The idea introduced by the Don't Look Back concert series, an offshoot of the All Tomorrow's Parties festival, has found its way into the broader live music circuit over the last few years: a band, currently operational or not, comes together to play one of its most influential albums all the way through. Public Enemy's done it; so has Slayer; so has Ennio Morricone. They do it at the Pitchfork Music Festival. They do it at Rock The Bells.
Nobody's doing it at San Francisco's Outside Lands festival this year, but the concept has felt resonant all the same: not the concept of performing an entire album, per se, but that of performing songs that have, for all intents and purposes, no novelty value. Most acts at Outside Lands have released an album within the last year or so, and playing a festival set without bumping at least the lead single of the freshest product is, economically speaking, dumb. Still, how nice is it, in principle and in practice, for a band to tour just for the sake of playing its songs?
It's hard to back up this line of thinking logically -- mercantile motives come in too many shapes and sizes to claim anyone is touring just for that reason -- but sometimes the burdens of promotion make themselves felt. Yesterday at Outside Lands, when Passion Pit's Michael Angelakos paused between two numbers to announce that the band had a brand-new album out, even specified its title, some nearby eyes rolled. For each song that Explosions in the Sky continued to skirt from their last album, the tepid Take Care, Take Care, Take Care, in favor of much better older selections, some nearby eyebrows arched.

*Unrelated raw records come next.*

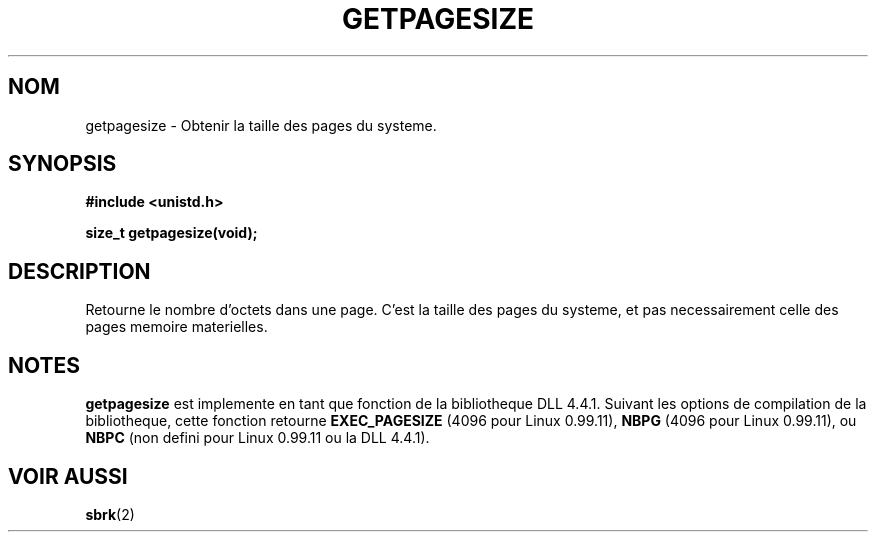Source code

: .\" Hey Emacs! This file is -*- nroff -*- source.
.\"
.\" Copyright 1993 Rickard E. Faith (faith@cs.unc.edu)
.\" Portions from /usr/include/unistd.h are
.\"               Copyright (C) 1991, 1992 Free Software Foundation, Inc.
.\"
.\" Permission is granted to make and distribute verbatim copies of this
.\" manual provided the copyright notice and this permission notice are
.\" preserved on all copies.
.\"
.\" Permission is granted to copy and distribute modified versions of this
.\" manual under the conditions for verbatim copying, provided that the
.\" entire resulting derived work is distributed under the terms of a
.\" permission notice identical to this one
.\" 
.\" Since the Linux kernel and libraries are constantly changing, this
.\" manual page may be incorrect or out-of-date.  The author(s) assume no
.\" responsibility for errors or omissions, or for damages resulting from
.\" the use of the information contained herein.  The author(s) may not
.\" have taken the same level of care in the production of this manual,
.\" which is licensed free of charge, as they might when working
.\" professionally.
.\" 
.\" Formatted or processed versions of this manual, if unaccompanied by
.\" the source, must acknowledge the copyright and authors of this work.
.\"
.\" Traduction 11/10/1996 Christophe BLAESS (ccb@club-internet.fr)
.\"
.TH GETPAGESIZE 2 "11 Octobre 1996" "Linux 0.99.11" "Manuel du programmeur Linux"
.SH NOM
getpagesize \- Obtenir la taille des pages du systeme.
.SH SYNOPSIS
.B #include <unistd.h>
.sp
.B size_t getpagesize(void);
.SH DESCRIPTION
Retourne le nombre d'octets dans une page. C'est la taille des pages
du systeme, et pas necessairement celle des pages memoire materielles.
.SH NOTES
.B getpagesize
est implemente en tant que fonction de la bibliotheque DLL 4.4.1.  
Suivant les options de compilation de la bibliotheque, cette fonction
retourne
.B EXEC_PAGESIZE
(4096 pour Linux 0.99.11),
.B NBPG
(4096 pour Linux 0.99.11), ou
.B NBPC
(non defini pour Linux 0.99.11 ou la DLL 4.4.1).
.SH "VOIR AUSSI"
.BR sbrk (2)
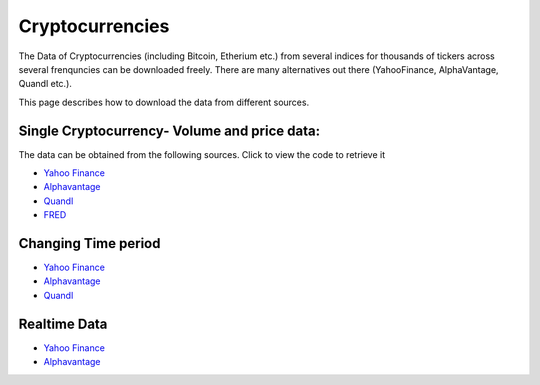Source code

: .. _Crypto:

Cryptocurrencies
=========

The Data of Cryptocurrencies (including Bitcoin, Etherium etc.) from several indices for thousands of tickers across several frenquncies can be downloaded freely.
There are many alternatives out there (YahooFinance, AlphaVantage, Quandl etc.).

This page describes how to download the data from different sources.

Single Cryptocurrency- Volume and price data:
-----------------------------

The data can be obtained from the following sources. Click to view the code to retrieve it

- `Yahoo Finance <https://finailabdatasets.readthedocs.io/en/latest/Source/YahooFinance.html#cryptocurrencies>`_

- `Alphavantage <https://finailabdatasets.readthedocs.io/en/latest/Source/Alphavantage.html#cryptocurrencies>`_

- `Quandl <https://finailabdatasets.readthedocs.io/en/latest/Source/quandl.html#cryptocurrencies>`_

- `FRED <https://finailabdatasets.readthedocs.io/en/latest/Source/FRED.html#cryptocurrencies>`_


Changing Time period
-----------------------------

- `Yahoo Finance <https://finailabdatasets.readthedocs.io/en/latest/Source/YahooFinance.html#adding-time-periods>`_

- `Alphavantage <https://finailabdatasets.readthedocs.io/en/latest/Source/Alphavantage.html#adding-time-periods>`_

- `Quandl <https://finailabdatasets.readthedocs.io/en/latest/Source/quandl.html#adding-time-periods>`_


Realtime Data
-----------------------------

- `Yahoo Finance <https://finailabdatasets.readthedocs.io/en/latest/Source/YahooFinance.html#stream-realtime-data>`_

- `Alphavantage <https://finailabdatasets.readthedocs.io/en/latest/Source/Alphavantage.html#stream-realtime-data>`_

A stage away was a late afternoon set by Grandaddy, a band that may as well not exist right now: their last album came out six years ago and there are no plans for a new one (although now that we say that it's surely only a matter of time before the members decide that, you know, the musical chemistry among them was just too strong for them not to hit the studio again). Sure, they reunited for this tour, which is on some level the same as having something to promote -- but the focus of the show itself is different. It's an academic difference, a semantic one, but it's like the difference between looking at a finished painting and looking at a painting whose author comes by periodically to add some new brushstrokes.
The dudes from Grandaddy are looking older these days (although the drummer is still a total caveman, which rules), but that's just the thing: they've aged, and the whole future-shock zeitgeist they wrote about has aged, and so have our ideas about it, and finally so have we. But the music has stayed the same, and somehow that's comforting. For now, at least, free of any particular transaction attached, it's a fixed point on the horizon line, receding slightly from view as we move forward. All changes to it from here on out are our own responsibility.